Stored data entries
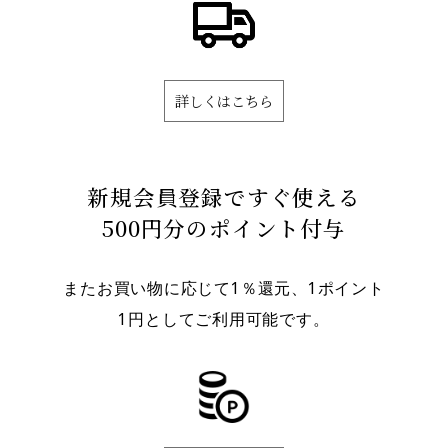
詳しくはこちら
新規会員登録ですぐ使える
500円分のポイント付与
またお買い物に応じて1％還元、1ポイント
1円としてご利用可能です。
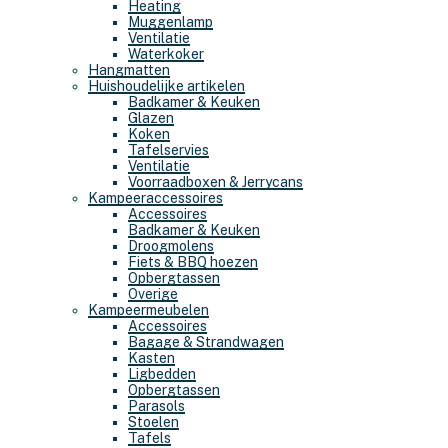
Heating
Muggenlamp
Ventilatie
Waterkoker
Hangmatten
Huishoudelijke artikelen
Badkamer & Keuken
Glazen
Koken
Tafelservies
Ventilatie
Voorraadboxen & Jerrycans
Kampeeraccessoires
Accessoires
Badkamer & Keuken
Droogmolens
Fiets & BBQ hoezen
Opbergtassen
Overige
Kampeermeubelen
Accessoires
Bagage & Strandwagen
Kasten
Ligbedden
Opbergtassen
Parasols
Stoelen
Tafels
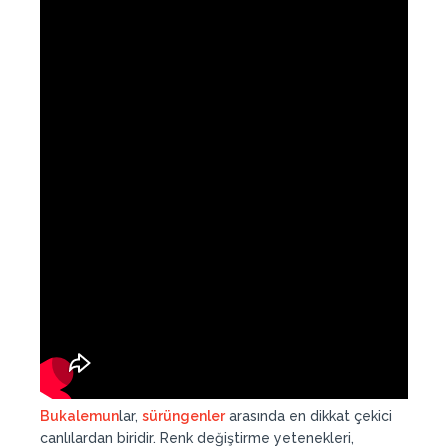
Bukalemun
lar,
sürüngenler
arasında en dikkat çekici
canlılardan biridir. Renk değiştirme yetenekleri,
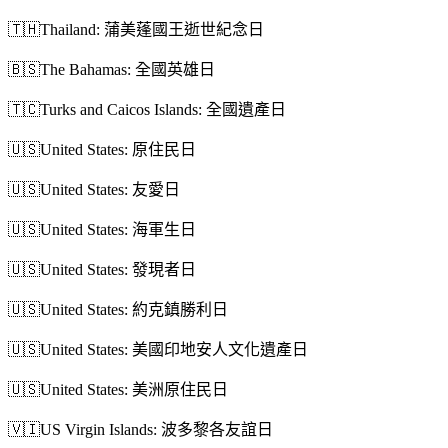
🇹🇭
Thailand: 蒲美蓬國王逝世紀念日
🇧🇸
The Bahamas: 全國英雄日
🇹🇨
Turks and Caicos Islands: 全國遺產日
🇺🇸
United States: 原住民日
🇺🇸
United States: 友愛日
🇺🇸
United States: 海軍生日
🇺🇸
United States: 發現者日
🇺🇸
United States: 約克鎮勝利日
🇺🇸
United States: 美國印地安人文化遺產日
🇺🇸
United States: 美洲原住民日
🇻🇮
US Virgin Islands: 波多黎各友誼日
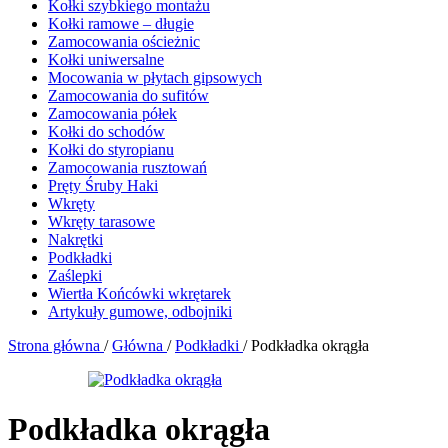
Kołki szybkiego montażu
Kołki ramowe – długie
Zamocowania ościeżnic
Kołki uniwersalne
Mocowania w płytach gipsowych
Zamocowania do sufitów
Zamocowania półek
Kołki do schodów
Kołki do styropianu
Zamocowania rusztowań
Pręty Śruby Haki
Wkręty
Wkręty tarasowe
Nakrętki
Podkładki
Zaślepki
Wiertła Końcówki wkrętarek
Artykuły gumowe, odbojniki
Strona główna
/
Główna
/
Podkładki
/
Podkładka okrągła
Podkładka okrągła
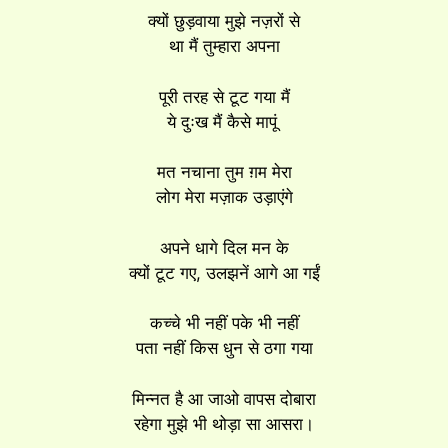
क्यों छुड़वाया मुझे नज़रों से
था मैं तुम्हारा अपना
पूरी तरह से टूट गया मैं
ये दुःख मैं कैसे मापूं
मत नचाना तुम ग़म मेरा
लोग मेरा मज़ाक उड़ाएंगे
अपने धागे दिल मन के
क्यों टूट गए, उलझनें आगे आ गईं
कच्चे भी नहीं पके भी नहीं
पता नहीं किस धुन से ठगा गया
मिन्नत है आ जाओ वापस दोबारा
रहेगा मुझे भी थोड़ा सा आसरा।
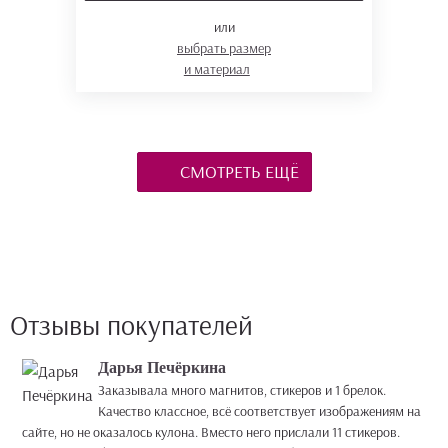
или
выбрать размер
и материал
СМОТРЕТЬ ЕЩЁ
Отзывы покупателей
Дарья Печёркина
Заказывала много магнитов, стикеров и 1 брелок.
Качество классное, всё соответствует изображениям на
сайте, но не оказалось кулона. Вместо него прислали 11 стикеров.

EXERCISE REQUIREMENTS - Each line above that has the word "Kołki" must be copied.

EXPECTED OUTPUT -
Kołki szybkiego montażu
Kołki ramowe – długie
Kołki uniwersalne
Kołki do schodów
Kołki do styropianu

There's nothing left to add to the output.